- TASK
Transcribe the following entries letter for letter, without the pictures.

====

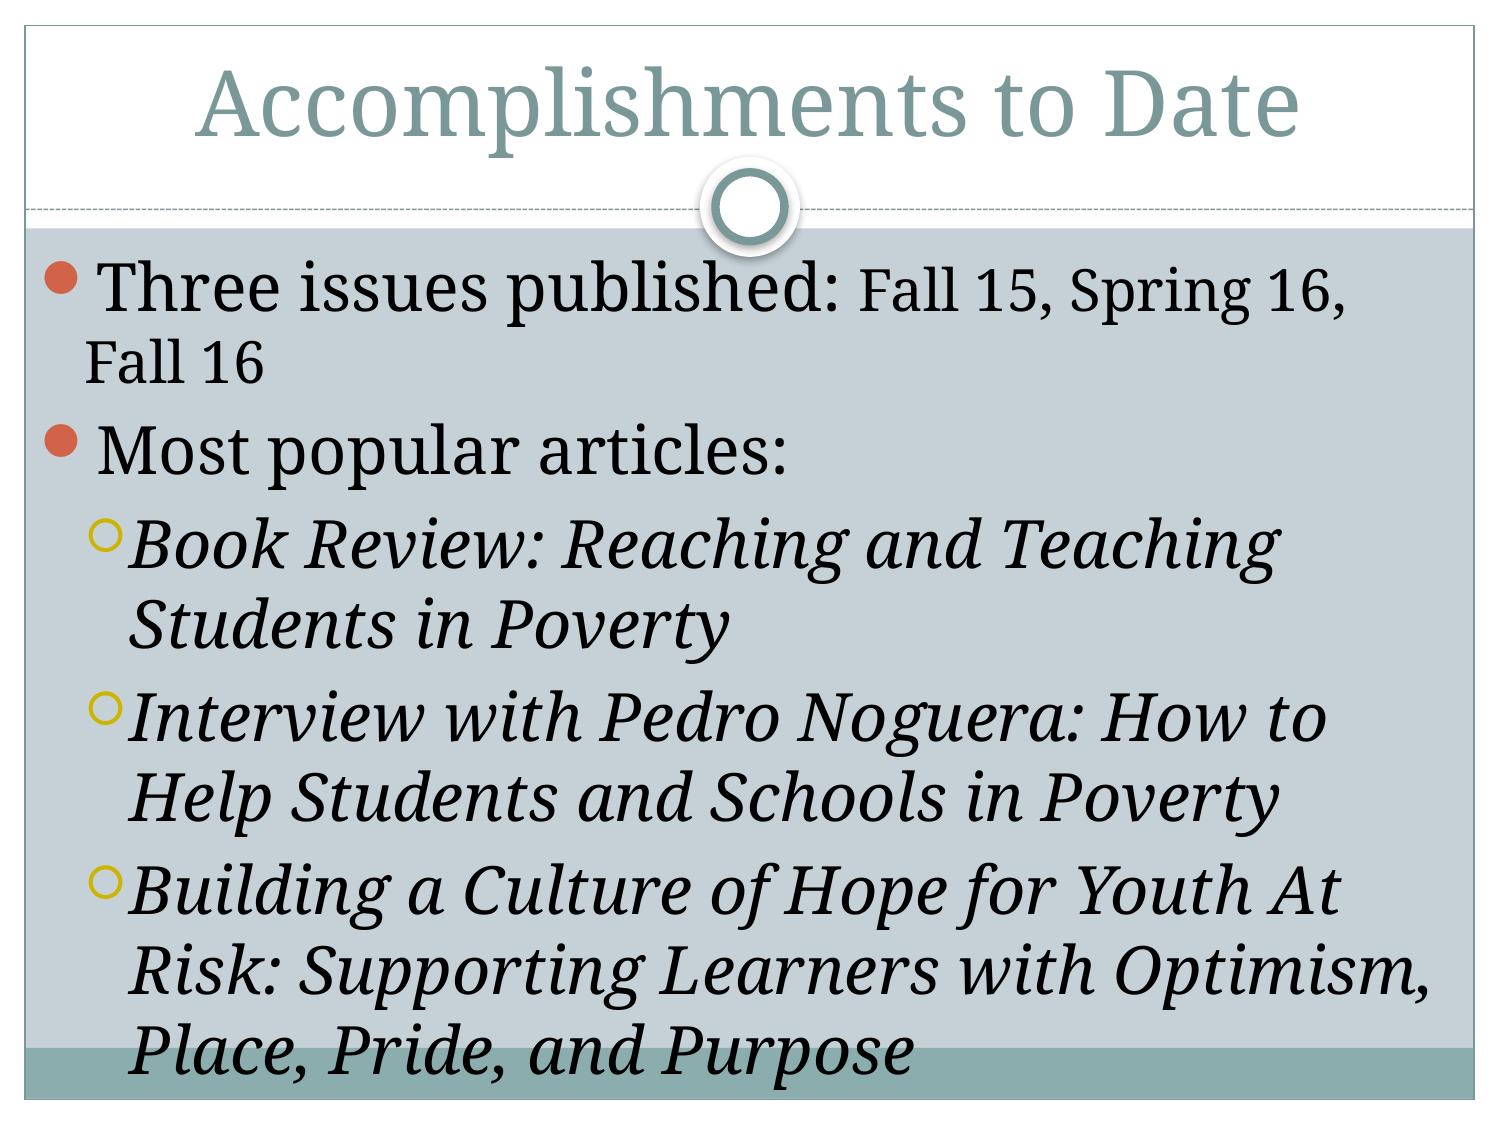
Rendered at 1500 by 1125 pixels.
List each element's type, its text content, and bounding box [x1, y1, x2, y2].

list Three issues published: Fall 15, Spring 16, Fall 16 Most popular articles: Book Review: Reaching and Teaching Students in Poverty Interview with Pedro Noguera: How to Help Students and Schools in Poverty Building a Culture of Hope for Youth At Risk: Supporting Learners with Optimism, Place, Pride, and Purpose [24, 237, 1475, 1050]
title Accomplishments to Date [49, 37, 1450, 162]
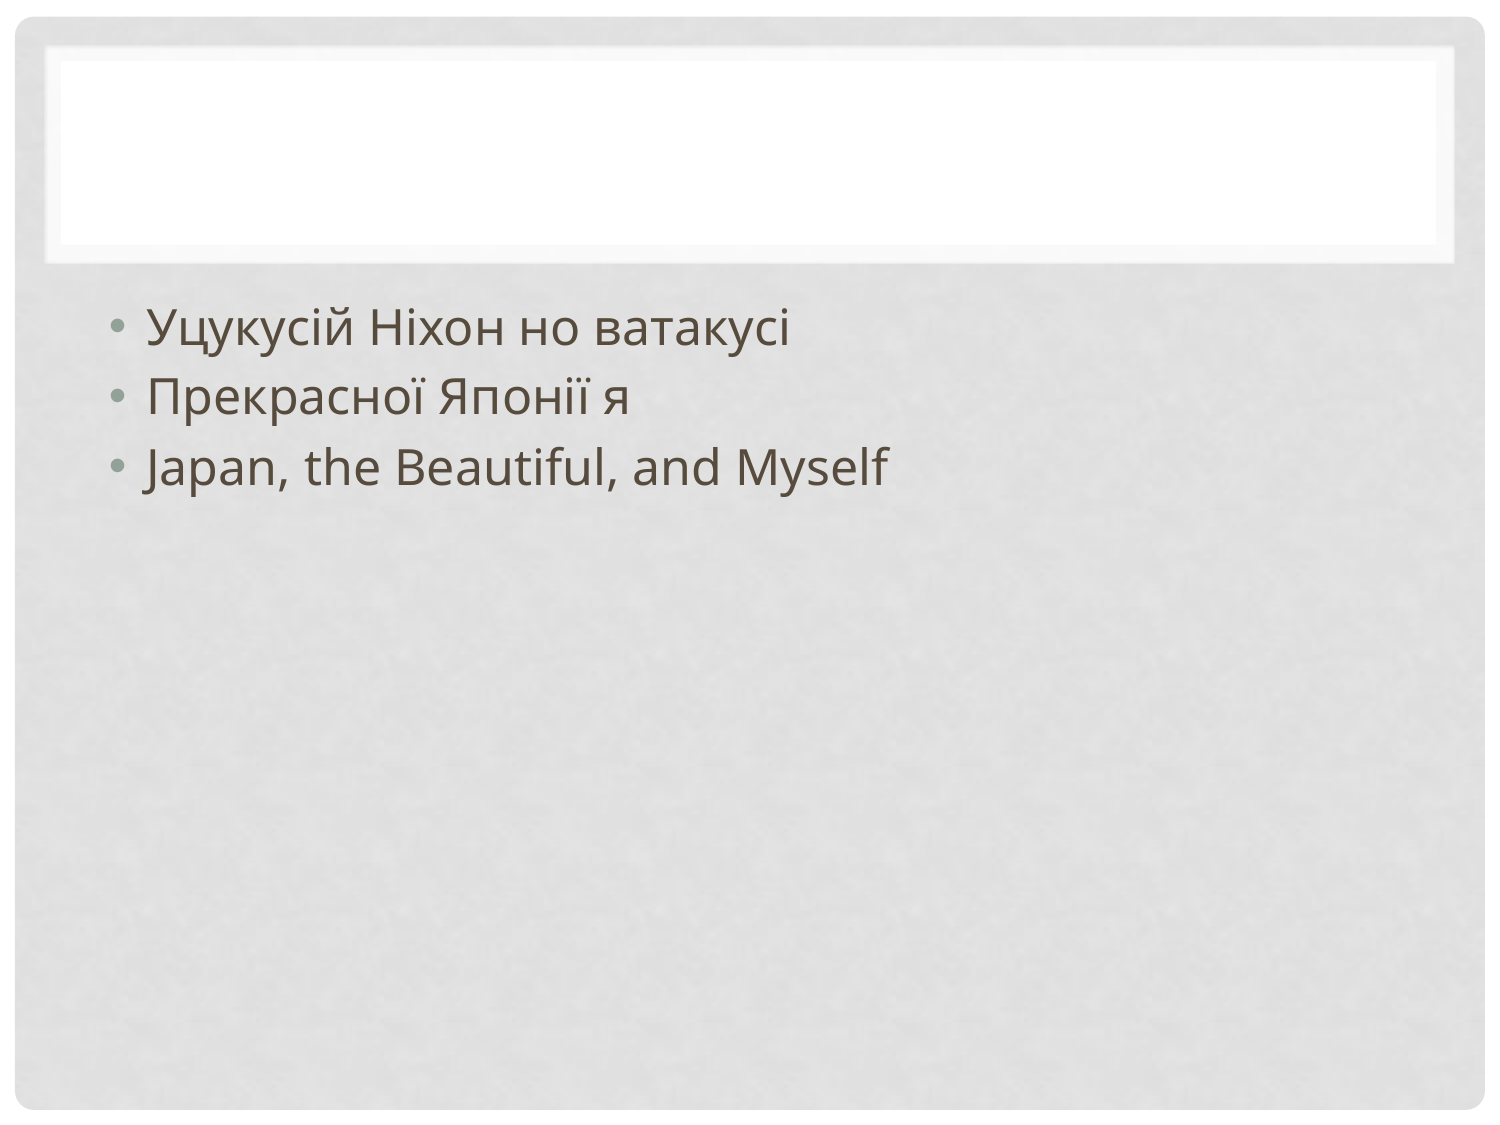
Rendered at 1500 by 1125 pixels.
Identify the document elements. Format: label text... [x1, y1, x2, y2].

list Уцукусій Ніхон но ватакусі Прекрасної Японії я Japan, the Beautiful, and Myself [75, 287, 1425, 1005]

====

- EXERCISE RESULT
Rendered at 1500 by 1125 pixels.
List each element's type, its text content, and bounding box [x1, y1, x2, y2].

list Three issues published: Fall 15, Spring 16, Fall 16 Most popular articles: Book Review: Reaching and Teaching Students in Poverty Interview with Pedro Noguera: How to Help Students and Schools in Poverty Building a Culture of Hope for Youth At Risk: Supporting Learners with Optimism, Place, Pride, and Purpose [24, 237, 1475, 1050]
title Accomplishments to Date [49, 37, 1450, 162]
Rendered at 1500 by 1125 pixels.
Identify the document elements. Format: label text... [x1, y1, x2, y2].

list Уцукусій Ніхон но ватакусі Прекрасної Японії я Japan, the Beautiful, and Myself [75, 287, 1425, 1005]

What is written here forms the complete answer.